How to train a semi-supervised learning

Open chiyuzhang94 opened this issue 2 years ago • 7 comments

Hi @yueyu1030 ,

Thanks for your great work.

I wonder how to use your code on semi-supervised learning. I want to provide a small amount of gold data and a large amount of unlabelled data and use COSINE for semi-supervised learning. Which method should I use? clean or selftrain? How should I set up the training data?

Thanks. Chiyu

chiyuzhang94 avatar Dec 22 '21 01:12 chiyuzhang94

Hi Chiyu,

To adapt COSINE for semi-supervised learning, I suggest you first train your model with clean labels (the same as the 'init' step in the paper), then use self-training to bootstrap over all data (labeled + unlabeled).

Best, Yue

yueyu1030 avatar Dec 23 '21 07:12 yueyu1030

Hi @yueyu1030 ,

Thanks for your reply. After training on clean data, do I need to apply it to unlabelled data or save predictions to another file? I saw your unlabelled samples contain labels.

Best, Chiyu

chiyuzhang94 avatar Dec 23 '21 08:12 chiyuzhang94

Hi Chiyu,

Yes, you need to save the pre-trained model training on clean data, which serves as the initialization for self-training.

For unlabeled data, here we keep the labels to make the format of labeled & unlabeled data the same, but we never use them in training.

Best, Yue

yueyu1030 avatar Dec 27 '21 03:12 yueyu1030

Thanks, @yueyu1030 !

I have another question. Could you tell me hyperparameters used for semi-supervised learning? Leaning rate, batch size, a number of training epochs/steps? I do not find in the paper.

Thanks!

chiyuzhang94 avatar Dec 28 '21 20:12 chiyuzhang94

I also wonder about the data loader when the training mode is "clean".

In trainer script, I think we should only use the gold data when the training mode is "clean". But this line combines gold data and unlabelled data. Could you check this?

Thank. Chiyu

chiyuzhang94 avatar Dec 29 '21 02:12 chiyuzhang94

Hi,

For parameter setting, since COSINE is not mainly designed for semi-supervised learning, I haven't tuned the hyperparameters carefully. Overall, I believe the learning rate for fine-tuning can be searched from {1e-5, 2e-5, 5e-5} and {1e-6, 5e-6, 1e-5} for self-training, batch size for labeled data can be {4, 8, 16} and the number of epochs could be around 10 for initialization and {1000, 2000, 3000} steps for self-training.

For training with clean labeled data, we need to use both labeled data and unlabeled data (since this mode is mainly used for estimating the model's performance with full clean data). So we need to combine the gold data and unlabelled data.

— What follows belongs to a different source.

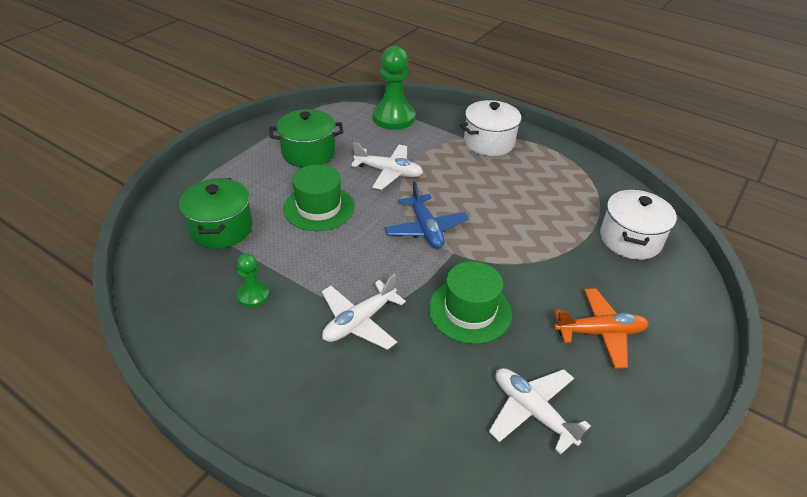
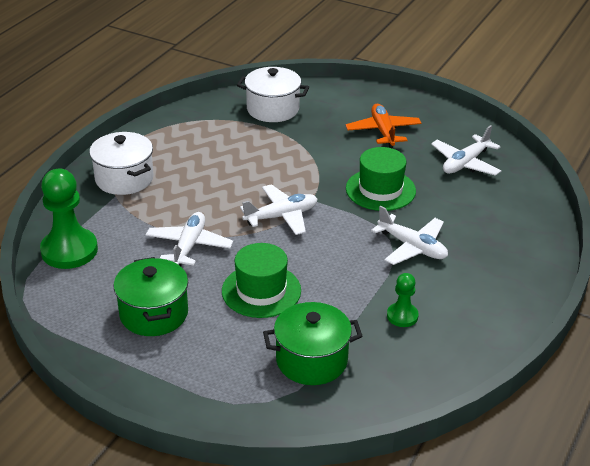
camera: 95 degrees left, 5 degrees down
blue plane [385,181,469,249] -> white plane [240,184,318,235]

I am traveling so the response might be a little late. Sorry for that and feel free to ask me other questions wrt. experiments.

Best, Yue

yueyu1030 avatar Dec 30 '21 08:12 yueyu1030

Hi,

Thanks. Hope you have a nice trip.

I still cannot get the point of why you combine the gold data and unlabelled data when you train on clean mode. I think you train a model with gold data and evaluate on gold data initially, and then do self-training that uses both the gold data and unlabelled data.

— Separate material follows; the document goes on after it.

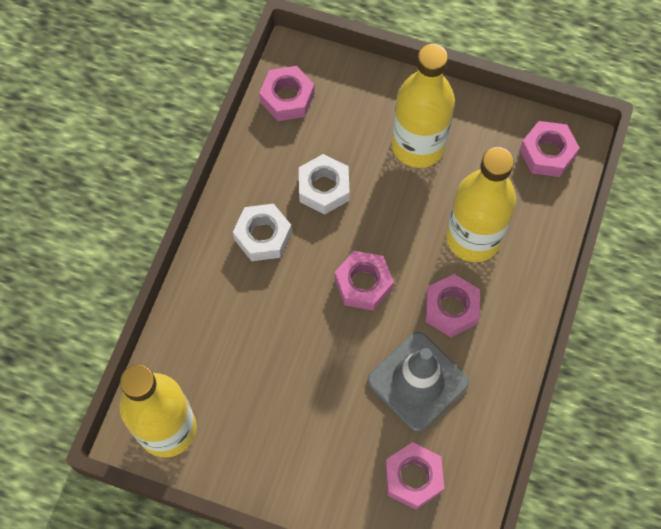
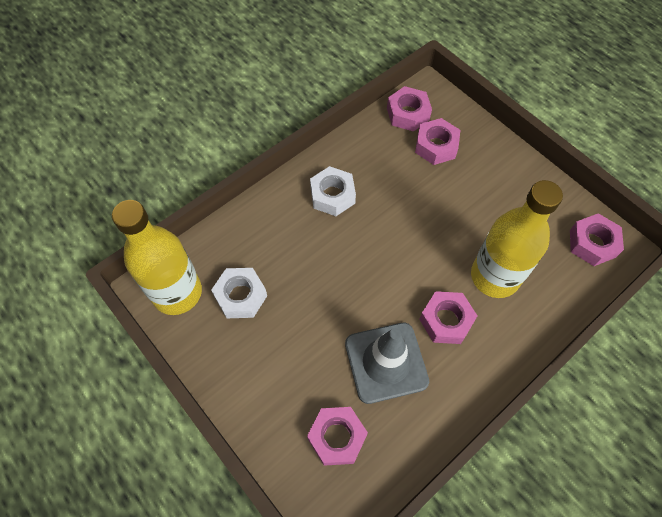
camera: 30 degrees right, 5 degrees down
white nut [299,154,349,214] -> white nut moved to [211,268,267,318]
pink nut [335,251,394,311] -> pink nut moved to [415,118,460,165]
yellow bottle [392,44,455,168] -> none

Another question: When your training mode is "selftrain", I find you already had two steps (initial training and self-training )in your code. I guess that I don't need to have a separate step to train an initial model with gold data and that I can just give the gold data as training data and train on "selftrain" mode. What do you think?

Best, Chiyu

chiyuzhang94 avatar Dec 31 '21 00:12 chiyuzhang94